> [Short exercise] Reproduce every line below, from the line containing "family: Erebidae" down to the line containing "genus: Pisaurina", including both of those lines.

Items from a data source:
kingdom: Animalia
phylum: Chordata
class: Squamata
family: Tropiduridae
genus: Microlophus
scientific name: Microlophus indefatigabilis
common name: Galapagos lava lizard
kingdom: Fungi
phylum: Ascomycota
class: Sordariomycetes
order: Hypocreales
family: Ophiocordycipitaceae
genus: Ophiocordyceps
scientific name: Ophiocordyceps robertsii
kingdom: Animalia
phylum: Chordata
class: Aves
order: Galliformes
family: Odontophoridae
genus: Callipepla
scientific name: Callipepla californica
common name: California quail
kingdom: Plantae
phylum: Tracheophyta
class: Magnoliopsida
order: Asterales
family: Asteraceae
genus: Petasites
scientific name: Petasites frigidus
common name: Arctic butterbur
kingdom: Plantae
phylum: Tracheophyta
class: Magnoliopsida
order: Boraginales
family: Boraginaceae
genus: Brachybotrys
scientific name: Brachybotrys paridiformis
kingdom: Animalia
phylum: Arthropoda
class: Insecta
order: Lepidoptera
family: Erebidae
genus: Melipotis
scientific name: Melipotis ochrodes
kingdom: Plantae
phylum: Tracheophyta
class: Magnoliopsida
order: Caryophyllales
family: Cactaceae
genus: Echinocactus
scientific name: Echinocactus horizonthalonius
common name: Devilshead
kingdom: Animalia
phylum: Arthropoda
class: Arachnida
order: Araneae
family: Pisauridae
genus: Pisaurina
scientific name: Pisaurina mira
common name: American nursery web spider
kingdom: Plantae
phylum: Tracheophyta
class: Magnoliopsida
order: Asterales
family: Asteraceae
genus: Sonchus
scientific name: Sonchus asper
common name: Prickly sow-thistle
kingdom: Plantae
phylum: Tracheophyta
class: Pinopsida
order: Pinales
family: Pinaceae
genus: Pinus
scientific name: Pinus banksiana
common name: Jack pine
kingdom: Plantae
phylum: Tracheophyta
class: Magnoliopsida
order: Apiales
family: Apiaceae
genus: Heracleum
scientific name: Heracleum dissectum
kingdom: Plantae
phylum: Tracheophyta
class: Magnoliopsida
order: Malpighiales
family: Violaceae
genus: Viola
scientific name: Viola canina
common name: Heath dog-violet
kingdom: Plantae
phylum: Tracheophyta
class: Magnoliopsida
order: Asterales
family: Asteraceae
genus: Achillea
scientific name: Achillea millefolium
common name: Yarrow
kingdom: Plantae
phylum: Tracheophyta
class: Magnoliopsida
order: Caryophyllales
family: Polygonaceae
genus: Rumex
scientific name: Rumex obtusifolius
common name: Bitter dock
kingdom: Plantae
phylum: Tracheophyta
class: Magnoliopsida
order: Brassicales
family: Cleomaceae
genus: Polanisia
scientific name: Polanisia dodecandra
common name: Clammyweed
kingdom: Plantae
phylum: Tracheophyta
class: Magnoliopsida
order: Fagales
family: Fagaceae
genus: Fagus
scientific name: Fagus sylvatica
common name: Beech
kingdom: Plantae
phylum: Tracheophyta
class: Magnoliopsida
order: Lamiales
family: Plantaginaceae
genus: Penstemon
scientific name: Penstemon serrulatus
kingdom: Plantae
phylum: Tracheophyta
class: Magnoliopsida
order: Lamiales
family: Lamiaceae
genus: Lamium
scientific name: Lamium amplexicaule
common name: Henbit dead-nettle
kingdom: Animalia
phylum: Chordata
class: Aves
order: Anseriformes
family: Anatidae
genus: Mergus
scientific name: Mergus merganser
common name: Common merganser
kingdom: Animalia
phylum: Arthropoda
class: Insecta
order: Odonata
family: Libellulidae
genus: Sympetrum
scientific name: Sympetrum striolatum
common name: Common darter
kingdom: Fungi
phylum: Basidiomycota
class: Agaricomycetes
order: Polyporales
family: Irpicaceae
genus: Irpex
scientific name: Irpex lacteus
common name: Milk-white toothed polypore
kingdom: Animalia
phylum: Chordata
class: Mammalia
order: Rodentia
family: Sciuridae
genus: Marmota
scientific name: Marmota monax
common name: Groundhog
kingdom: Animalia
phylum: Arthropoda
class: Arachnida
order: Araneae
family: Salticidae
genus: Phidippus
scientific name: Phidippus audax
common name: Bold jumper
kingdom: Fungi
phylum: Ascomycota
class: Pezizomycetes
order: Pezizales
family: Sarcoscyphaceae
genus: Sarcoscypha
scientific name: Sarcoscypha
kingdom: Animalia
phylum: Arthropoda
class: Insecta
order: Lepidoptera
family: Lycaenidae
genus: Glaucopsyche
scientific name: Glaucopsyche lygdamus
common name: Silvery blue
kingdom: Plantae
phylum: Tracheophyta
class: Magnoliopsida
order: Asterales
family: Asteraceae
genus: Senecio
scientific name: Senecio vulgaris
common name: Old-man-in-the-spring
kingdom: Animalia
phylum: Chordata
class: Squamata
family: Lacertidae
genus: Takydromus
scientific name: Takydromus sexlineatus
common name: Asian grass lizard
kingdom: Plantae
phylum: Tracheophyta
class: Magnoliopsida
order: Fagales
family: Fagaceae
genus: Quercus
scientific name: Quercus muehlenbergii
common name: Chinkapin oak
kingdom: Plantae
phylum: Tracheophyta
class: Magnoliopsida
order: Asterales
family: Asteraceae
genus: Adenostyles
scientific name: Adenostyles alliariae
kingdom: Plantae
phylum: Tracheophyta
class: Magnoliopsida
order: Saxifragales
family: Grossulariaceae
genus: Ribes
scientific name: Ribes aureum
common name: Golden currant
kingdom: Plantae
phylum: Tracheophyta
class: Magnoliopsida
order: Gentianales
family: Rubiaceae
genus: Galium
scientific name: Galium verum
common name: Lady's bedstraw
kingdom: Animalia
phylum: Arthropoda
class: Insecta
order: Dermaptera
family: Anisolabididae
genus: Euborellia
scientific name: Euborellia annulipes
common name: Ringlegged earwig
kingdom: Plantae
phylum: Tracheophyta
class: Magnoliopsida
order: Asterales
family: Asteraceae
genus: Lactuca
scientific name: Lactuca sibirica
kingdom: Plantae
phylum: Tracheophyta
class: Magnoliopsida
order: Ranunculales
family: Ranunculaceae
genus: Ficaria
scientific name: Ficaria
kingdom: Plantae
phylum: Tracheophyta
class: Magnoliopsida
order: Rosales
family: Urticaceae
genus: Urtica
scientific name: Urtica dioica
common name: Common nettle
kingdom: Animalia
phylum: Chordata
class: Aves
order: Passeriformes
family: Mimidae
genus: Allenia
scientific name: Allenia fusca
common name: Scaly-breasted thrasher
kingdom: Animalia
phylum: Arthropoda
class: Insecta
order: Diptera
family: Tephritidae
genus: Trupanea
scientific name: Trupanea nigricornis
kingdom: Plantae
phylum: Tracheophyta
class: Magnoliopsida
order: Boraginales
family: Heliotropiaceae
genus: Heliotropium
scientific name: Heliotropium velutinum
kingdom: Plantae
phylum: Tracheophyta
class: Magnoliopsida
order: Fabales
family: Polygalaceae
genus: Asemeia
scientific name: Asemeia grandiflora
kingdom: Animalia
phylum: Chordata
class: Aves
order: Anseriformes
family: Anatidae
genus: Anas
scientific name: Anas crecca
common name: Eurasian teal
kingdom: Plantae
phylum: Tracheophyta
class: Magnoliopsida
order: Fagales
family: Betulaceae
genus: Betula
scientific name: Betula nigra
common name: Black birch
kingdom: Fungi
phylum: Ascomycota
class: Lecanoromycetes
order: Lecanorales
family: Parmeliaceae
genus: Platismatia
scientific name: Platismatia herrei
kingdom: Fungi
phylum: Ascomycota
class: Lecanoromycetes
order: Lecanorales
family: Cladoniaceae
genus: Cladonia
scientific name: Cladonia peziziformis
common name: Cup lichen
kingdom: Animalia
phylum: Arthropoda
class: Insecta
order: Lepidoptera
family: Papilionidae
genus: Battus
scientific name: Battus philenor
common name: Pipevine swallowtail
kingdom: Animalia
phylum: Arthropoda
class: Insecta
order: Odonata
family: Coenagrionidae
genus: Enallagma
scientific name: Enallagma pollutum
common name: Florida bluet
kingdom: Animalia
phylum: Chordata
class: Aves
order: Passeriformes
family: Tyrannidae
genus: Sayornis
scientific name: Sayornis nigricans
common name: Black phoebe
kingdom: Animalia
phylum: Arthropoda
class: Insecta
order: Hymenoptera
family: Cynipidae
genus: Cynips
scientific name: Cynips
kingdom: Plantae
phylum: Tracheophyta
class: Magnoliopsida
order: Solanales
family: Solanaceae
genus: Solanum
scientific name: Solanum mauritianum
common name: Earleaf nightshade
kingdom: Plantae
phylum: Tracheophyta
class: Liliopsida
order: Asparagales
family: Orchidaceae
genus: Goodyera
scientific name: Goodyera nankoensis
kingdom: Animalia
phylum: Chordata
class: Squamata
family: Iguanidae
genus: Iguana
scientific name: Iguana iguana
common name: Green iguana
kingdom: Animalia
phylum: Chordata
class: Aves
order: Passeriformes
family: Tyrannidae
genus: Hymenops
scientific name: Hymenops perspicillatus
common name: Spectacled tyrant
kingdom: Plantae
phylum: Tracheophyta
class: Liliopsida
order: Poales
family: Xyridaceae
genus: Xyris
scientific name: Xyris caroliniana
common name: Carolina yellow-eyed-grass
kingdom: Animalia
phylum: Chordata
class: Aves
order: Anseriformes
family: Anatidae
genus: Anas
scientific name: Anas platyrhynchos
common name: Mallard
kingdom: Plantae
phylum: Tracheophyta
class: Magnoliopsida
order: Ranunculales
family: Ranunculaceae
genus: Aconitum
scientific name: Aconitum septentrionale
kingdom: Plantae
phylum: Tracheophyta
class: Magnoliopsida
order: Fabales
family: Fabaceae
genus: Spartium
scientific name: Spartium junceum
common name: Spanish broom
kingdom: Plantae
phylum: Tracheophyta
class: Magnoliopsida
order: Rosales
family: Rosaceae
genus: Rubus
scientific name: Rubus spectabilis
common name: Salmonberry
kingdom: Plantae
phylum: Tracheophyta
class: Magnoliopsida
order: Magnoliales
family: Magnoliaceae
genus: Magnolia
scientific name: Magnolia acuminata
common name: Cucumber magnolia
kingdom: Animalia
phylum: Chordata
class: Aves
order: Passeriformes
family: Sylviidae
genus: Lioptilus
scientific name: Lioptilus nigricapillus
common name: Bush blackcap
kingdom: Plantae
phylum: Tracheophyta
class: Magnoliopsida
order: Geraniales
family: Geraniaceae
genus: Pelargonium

> [Answer to the problem]
family: Erebidae
genus: Melipotis
scientific name: Melipotis ochrodes
kingdom: Plantae
phylum: Tracheophyta
class: Magnoliopsida
order: Caryophyllales
family: Cactaceae
genus: Echinocactus
scientific name: Echinocactus horizonthalonius
common name: Devilshead
kingdom: Animalia
phylum: Arthropoda
class: Arachnida
order: Araneae
family: Pisauridae
genus: Pisaurina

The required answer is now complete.